Filling the fibre gap: functional and metabolic potential of high amylose wheat Current Project uri icon

description

  • Wheat is the most widely grown food crop and the most traded cereal in the world today. It is therefore a perfect foundation for raising the nutritional quality of the food supply to help improve overall health of communities worldwide. Selective breeding of commercial wheat has produces a variety which is very high in resistant starch, a type of dietary fibre which has documented beneficial metabolic effects for glucose and lipid metabolism. Dietary fibre is the nearest thing we have to a super-food with the known beneficial effects on the gut microbiome, gastrointestinal cancers and metabolic disease, but intakes fall well below recommended levels. The question is, can this new type of wheat can fill this fibre-gap?
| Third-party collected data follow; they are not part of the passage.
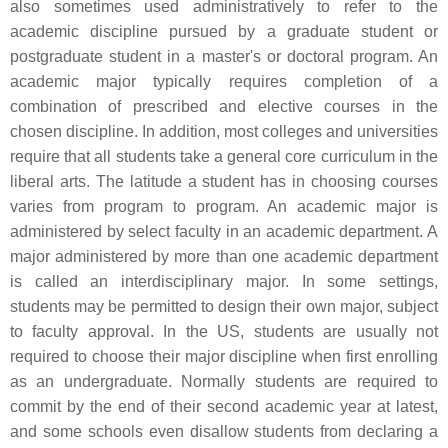
also sometimes used administratively to refer to the
academic discipline pursued by a graduate student or
postgraduate student in a master's or doctoral program. An
academic major typically requires completion of a
combination of prescribed and elective courses in the
chosen discipline. In addition, most colleges and universities
require that all students take a general core curriculum in the
liberal arts. The latitude a student has in choosing courses
varies from program to program. An academic major is
administered by select faculty in an academic department. A
major administered by more than one academic department
is called an interdisciplinary major. In some settings,
students may be permitted to design their own major, subject
to faculty approval. In the US, students are usually not
required to choose their major discipline when first enrolling
as an undergraduate. Normally students are required to
commit by the end of their second academic year at latest,
and some schools even disallow students from declaring a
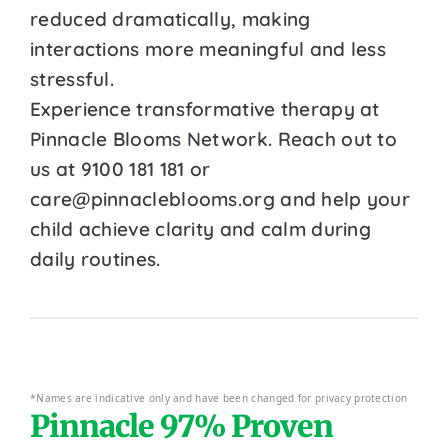
reduced dramatically, making
interactions more meaningful and less
stressful.
Experience transformative therapy at
Pinnacle Blooms Network. Reach out to
us at 9100 181 181 or
care@pinnacleblooms.org and help your
child achieve clarity and calm during
daily routines.
*Names are indicative only and have been changed for privacy protection
Pinnacle 97% Proven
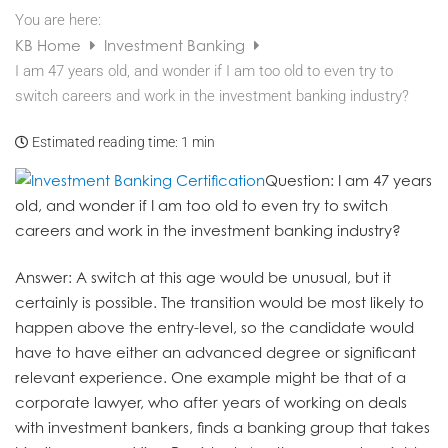
You are here:
KB Home
Investment Banking
I am 47 years old, and wonder if I am too old to even try to
switch careers and work in the investment banking industry?
Estimated reading time:
1 min
Question
: I am 47 years
old, and wonder if I am too old to even try to switch
careers and work in the investment banking industry?
Answer
: A switch at this age would be unusual, but it
certainly is possible. The transition would be most likely to
happen above the entry-level, so the candidate would
have to have either an advanced degree or significant
relevant experience. One example might be that of a
corporate lawyer, who after years of working on deals
with investment bankers, finds a banking group that takes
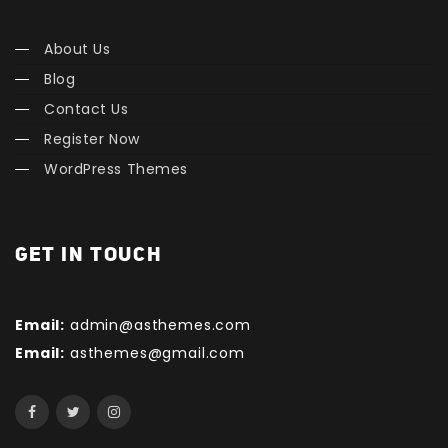
About Us
Blog
Contact Us
Register Now
WordPress Themes
GET IN TOUCH
Email:
admin@asthemes.com
Email:
asthemes@gmail.com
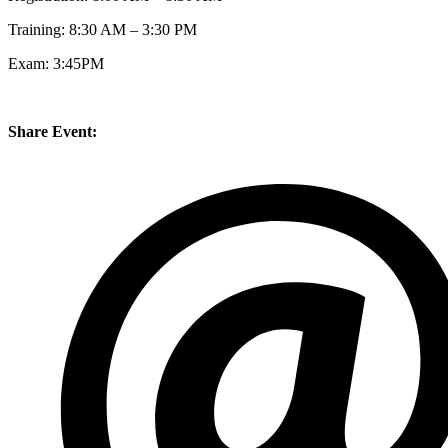
Training: 8:30 AM – 3:30 PM
Exam: 3:45PM
Share Event:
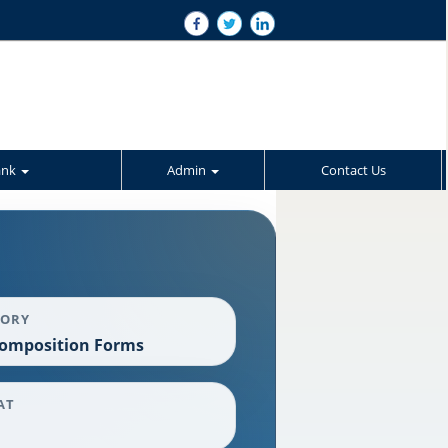
ank
Admin
Contact Us
GORY
omposition Forms
AT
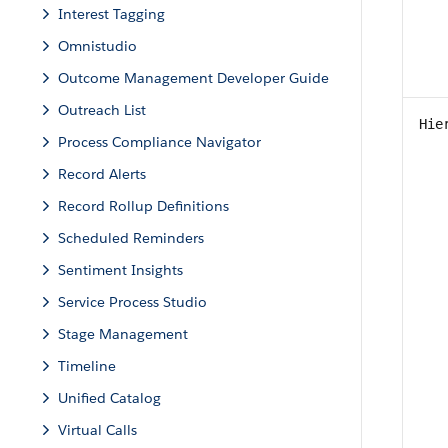
Interest Tagging
Omnistudio
Outcome Management Developer Guide
Outreach List
Hie
Process Compliance Navigator
Record Alerts
Record Rollup Definitions
Scheduled Reminders
Sentiment Insights
Service Process Studio
Stage Management
Timeline
Unified Catalog
Virtual Calls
This high-amylose wheat clearly has a great potential to improve human health if it enters the food chain, but at the moment there are several challenges which need to be overcome such as understanding how to incorporate this high insoluble-fibre wheat into food staples in the diet such as bread, biscuits and pastry, and further define the metabolic effects of consumption in humans. Using a combination of cutting-edge food technology methods and dietary interventions in human volunteers, this project aims to investigate and maximise the incorporation of this wheat into different food products; evaluate the sensory qualities and consumer attitudes to this novel wheat variety and quantitate the glucose lowering effects of consumption in a dietary intervention trial.